The feasabillity of the team was no longer a question, but it was still up to the league to decide where the team would go. On October 26, 1993, the league announced that the owners had unanimously voted for the Carolinas to receive the 29th franchise, the first new NFL team since 1976. (Jacksonville was the other city.) Fans all over the region celebrated with fireworks. In a memorable moment during the expansion announcement conference, Richardson spoke directly into the camera to thank the 40,000 people who had purchased the PSLs and allowing the stadium to be built without a burden to the taxpayers.
There were many ups and downs but by 2003 something special was happening. The 2003 season started with hope. The Panthers had drafted several young prospects, including Ricky Manning, Jr. out of UCLA at cornerback, and Jordan Gross at offensive tackle. In addition, quarterback Jake Delhomme , running back Stephen Davis, and wide receiver Ricky Proehl were signed in the off-season, making additions to an offense that needed to complement a top-ranked defense. The team was not without tragedy, however, as it was revealed that former linebacker and coach Sam Mills was diagnosed with intestinal cancer, as well; linebacker Mark Fields was diagnosed with Hodgkin's Disease. The team used their struggle as inspiration, and started the season 5-0 on their way to a 11-5 finish. In the playoffs, they easily defeated the Cowboys in the Wild-card game before facing the St. Louis Rams in the Divisional playoff game in the Edward Jones Dome. Carolina had an 11-point lead in the last 3 minutes of play, but a touchdown from Marshall Faulk, a successful two point conversion, and an onside kick that led to a field goal tied the game and sent it to overtime. Both John Kasay and Jeff Wilkins missed potential game-winning kicks in the first overtime, and Carolina had the ball at the start of the second overtime. In the first play of 2nd OT, however, Jake Delhomme hit Steve Smith with a 69-yard touchdown pass to win the game and send the Panthers into the NFC Championship against the Philadelphia Eagles.

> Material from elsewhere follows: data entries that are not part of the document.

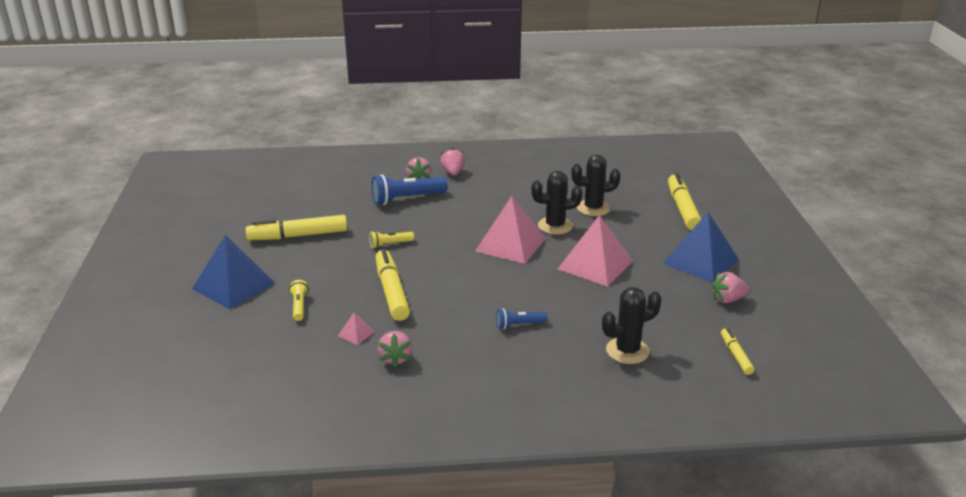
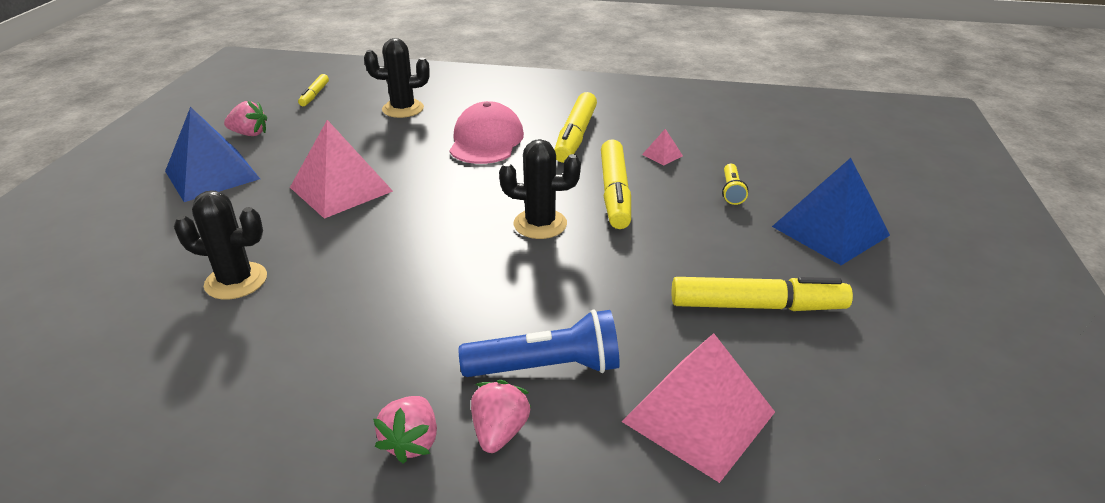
camera: 165 degrees left, 5 degrees up
yellow flashlight [369,231,414,249] -> none
pink strawberry [378,331,412,368] -> none
pink pyramid [475,196,546,264] -> pink pyramid moved to [622,333,775,483]
blue flashlight [496,309,547,329] -> pink cap [449,101,524,164]
black cactus [531,171,583,235] -> black cactus moved to [499,139,581,239]
yellow marker [668,173,701,230] -> yellow marker moved to [554,92,597,163]

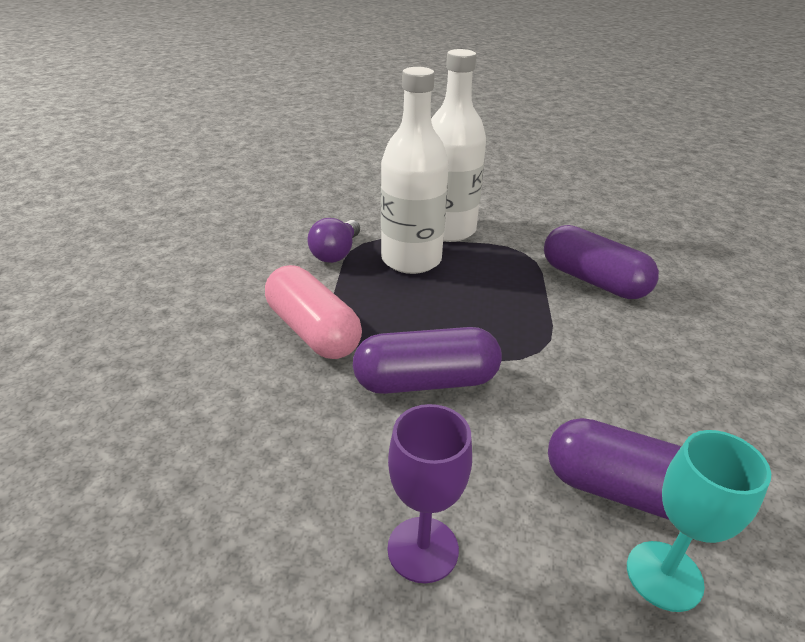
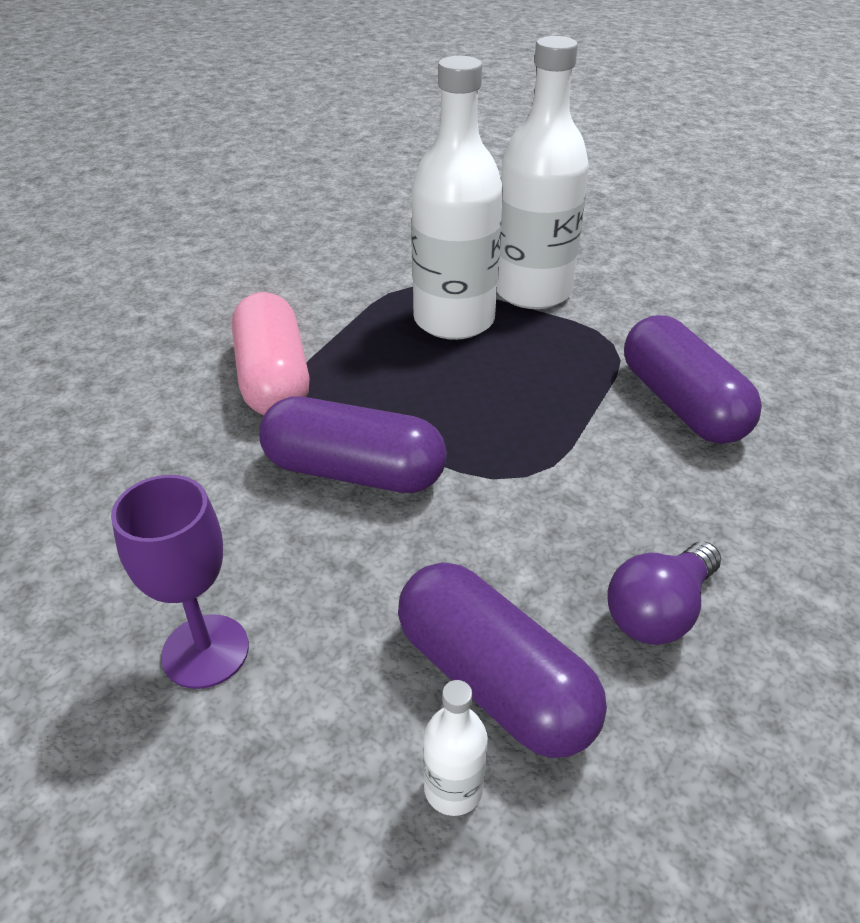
camera: 25 degrees right, 5 degrees up
purple light bulb [307,218,360,263] -> purple light bulb moved to [608,542,721,645]
turquoise goblet [627,430,771,612] -> white bottle [423,680,488,816]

The Eagles, led by Donovan McNabb, were in the NFC title match for the 3rd year in a row, but had lost the previous two years. The Panthers made it three in a row for Philadelphia, as they shut down the Eagles offense and, with a 14-3 victory, headed to their first Super Bowl, against the New England Patriots. Super Bowl XXXVIII may have been remembered more for the Super Bowl XXXVIII Halftime Show with Janet Jackson's "wardrobe malfunction", but football fans will agree that the game was one of the best played games in Super Bowl history. The first quarter was scoreless, and neither team scored until near the end of the first half. However, 24 points were scored in the last 5 minutes of the first half, and the score going into halftime was 14-10 New England. The third quarter was as scoreless as the first, and it wasn't until late in the game that things heated up once again.
The teams traded leads, and Carolina tied the game with a touchdown pass to Ricky Proehl with 1:08 left in regulation, opening the possibility to the first overtime game in Super Bowl history. However, John Kasay's kickoff went out of bounds, giving the Patriots the ball on their own 40-yard line. Adam Vinatieri, who had won Super Bowl XXXVI two years earlier on a last-second field goal, repeated his heroics, connecting on a 41-yarder with four seconds left, even though he had already missed two field goals in the game. This gave the Patriots their second Super Bowl win in three years. The multiple close games, won either in overtime or with a slim margin, gave way to a new nickname for the Panthers: the "Cardiac Cats".